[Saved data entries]

┄┄┄┄┄┄┄┄┄┄

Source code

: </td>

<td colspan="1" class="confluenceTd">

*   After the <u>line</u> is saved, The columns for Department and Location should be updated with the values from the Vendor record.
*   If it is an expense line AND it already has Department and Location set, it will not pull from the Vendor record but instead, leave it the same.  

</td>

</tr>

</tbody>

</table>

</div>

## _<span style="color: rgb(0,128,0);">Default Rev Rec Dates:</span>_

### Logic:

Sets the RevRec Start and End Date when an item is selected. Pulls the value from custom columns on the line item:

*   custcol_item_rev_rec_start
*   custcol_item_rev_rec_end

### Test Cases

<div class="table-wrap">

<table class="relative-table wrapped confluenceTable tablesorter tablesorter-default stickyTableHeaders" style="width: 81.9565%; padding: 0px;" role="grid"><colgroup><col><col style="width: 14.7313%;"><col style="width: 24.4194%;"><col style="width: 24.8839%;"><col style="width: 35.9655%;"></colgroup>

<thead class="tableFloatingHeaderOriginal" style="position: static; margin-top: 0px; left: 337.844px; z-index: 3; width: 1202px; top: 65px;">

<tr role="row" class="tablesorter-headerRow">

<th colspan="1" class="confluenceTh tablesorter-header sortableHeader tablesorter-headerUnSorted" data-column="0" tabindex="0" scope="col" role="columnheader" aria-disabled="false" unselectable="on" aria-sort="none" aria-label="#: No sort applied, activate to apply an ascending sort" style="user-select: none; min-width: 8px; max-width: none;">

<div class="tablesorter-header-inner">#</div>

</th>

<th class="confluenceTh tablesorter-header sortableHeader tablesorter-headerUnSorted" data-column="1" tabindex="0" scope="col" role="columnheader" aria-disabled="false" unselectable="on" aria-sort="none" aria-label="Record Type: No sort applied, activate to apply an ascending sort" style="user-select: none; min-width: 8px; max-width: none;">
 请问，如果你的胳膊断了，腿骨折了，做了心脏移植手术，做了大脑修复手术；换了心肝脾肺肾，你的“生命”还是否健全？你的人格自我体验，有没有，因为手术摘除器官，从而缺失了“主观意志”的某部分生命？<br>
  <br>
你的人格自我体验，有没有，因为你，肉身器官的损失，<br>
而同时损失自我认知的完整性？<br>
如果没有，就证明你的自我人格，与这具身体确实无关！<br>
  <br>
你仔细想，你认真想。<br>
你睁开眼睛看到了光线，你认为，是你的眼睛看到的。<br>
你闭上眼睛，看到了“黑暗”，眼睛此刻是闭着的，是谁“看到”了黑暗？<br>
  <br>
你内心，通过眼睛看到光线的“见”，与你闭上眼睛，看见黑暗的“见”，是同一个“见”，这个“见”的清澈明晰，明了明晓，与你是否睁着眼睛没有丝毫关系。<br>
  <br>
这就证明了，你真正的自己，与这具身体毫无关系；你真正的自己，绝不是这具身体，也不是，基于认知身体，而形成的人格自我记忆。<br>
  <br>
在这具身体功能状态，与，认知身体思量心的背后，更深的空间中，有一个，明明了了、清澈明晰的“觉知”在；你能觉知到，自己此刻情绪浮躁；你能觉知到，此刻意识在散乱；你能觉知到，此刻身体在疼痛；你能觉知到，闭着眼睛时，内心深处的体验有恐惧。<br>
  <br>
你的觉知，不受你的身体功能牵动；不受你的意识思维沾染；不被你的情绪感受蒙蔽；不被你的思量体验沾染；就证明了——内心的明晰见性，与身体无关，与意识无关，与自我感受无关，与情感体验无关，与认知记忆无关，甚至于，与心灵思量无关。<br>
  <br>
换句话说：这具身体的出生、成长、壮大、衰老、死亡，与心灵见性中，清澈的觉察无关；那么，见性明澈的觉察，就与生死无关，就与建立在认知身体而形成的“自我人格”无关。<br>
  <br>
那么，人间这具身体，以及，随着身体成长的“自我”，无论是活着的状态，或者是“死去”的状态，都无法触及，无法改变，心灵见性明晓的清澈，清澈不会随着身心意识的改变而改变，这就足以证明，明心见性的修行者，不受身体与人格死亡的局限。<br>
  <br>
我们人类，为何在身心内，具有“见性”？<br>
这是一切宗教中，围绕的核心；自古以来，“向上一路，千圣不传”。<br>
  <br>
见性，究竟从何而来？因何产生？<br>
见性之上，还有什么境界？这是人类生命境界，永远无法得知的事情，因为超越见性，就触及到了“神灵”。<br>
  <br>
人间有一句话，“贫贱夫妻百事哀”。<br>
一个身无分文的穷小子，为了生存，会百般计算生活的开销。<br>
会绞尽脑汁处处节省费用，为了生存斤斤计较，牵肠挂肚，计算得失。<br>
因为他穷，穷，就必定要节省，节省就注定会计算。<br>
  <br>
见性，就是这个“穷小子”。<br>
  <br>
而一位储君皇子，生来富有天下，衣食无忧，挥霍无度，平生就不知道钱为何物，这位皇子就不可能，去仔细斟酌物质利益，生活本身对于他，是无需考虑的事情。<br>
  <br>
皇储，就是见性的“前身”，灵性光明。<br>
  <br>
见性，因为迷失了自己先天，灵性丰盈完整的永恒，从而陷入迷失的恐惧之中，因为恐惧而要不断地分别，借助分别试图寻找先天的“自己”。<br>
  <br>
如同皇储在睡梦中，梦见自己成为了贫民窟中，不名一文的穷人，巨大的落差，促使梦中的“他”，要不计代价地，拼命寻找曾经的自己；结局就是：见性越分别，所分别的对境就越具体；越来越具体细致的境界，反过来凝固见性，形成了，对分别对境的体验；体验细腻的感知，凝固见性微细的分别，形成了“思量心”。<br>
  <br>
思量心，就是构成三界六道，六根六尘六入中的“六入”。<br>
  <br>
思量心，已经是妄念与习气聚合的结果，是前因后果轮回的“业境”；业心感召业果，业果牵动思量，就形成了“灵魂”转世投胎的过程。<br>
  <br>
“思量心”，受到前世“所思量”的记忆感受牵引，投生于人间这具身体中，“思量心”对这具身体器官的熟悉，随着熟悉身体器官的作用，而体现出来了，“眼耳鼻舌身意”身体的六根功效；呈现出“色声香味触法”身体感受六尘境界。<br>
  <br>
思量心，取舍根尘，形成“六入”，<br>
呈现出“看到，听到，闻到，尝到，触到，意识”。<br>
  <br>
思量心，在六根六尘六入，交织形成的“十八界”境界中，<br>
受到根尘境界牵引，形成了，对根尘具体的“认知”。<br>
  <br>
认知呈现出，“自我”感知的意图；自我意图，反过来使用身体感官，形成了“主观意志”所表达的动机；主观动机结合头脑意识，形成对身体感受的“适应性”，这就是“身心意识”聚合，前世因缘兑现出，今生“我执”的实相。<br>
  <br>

┄┄┄┄┄┄┄┄┄┄

WORK TO BE COMPLETED: Count the lines in the items above that contain the string "Vendor", matching case exactly. Reply with the number alone.

YOUR RESPONSE: 2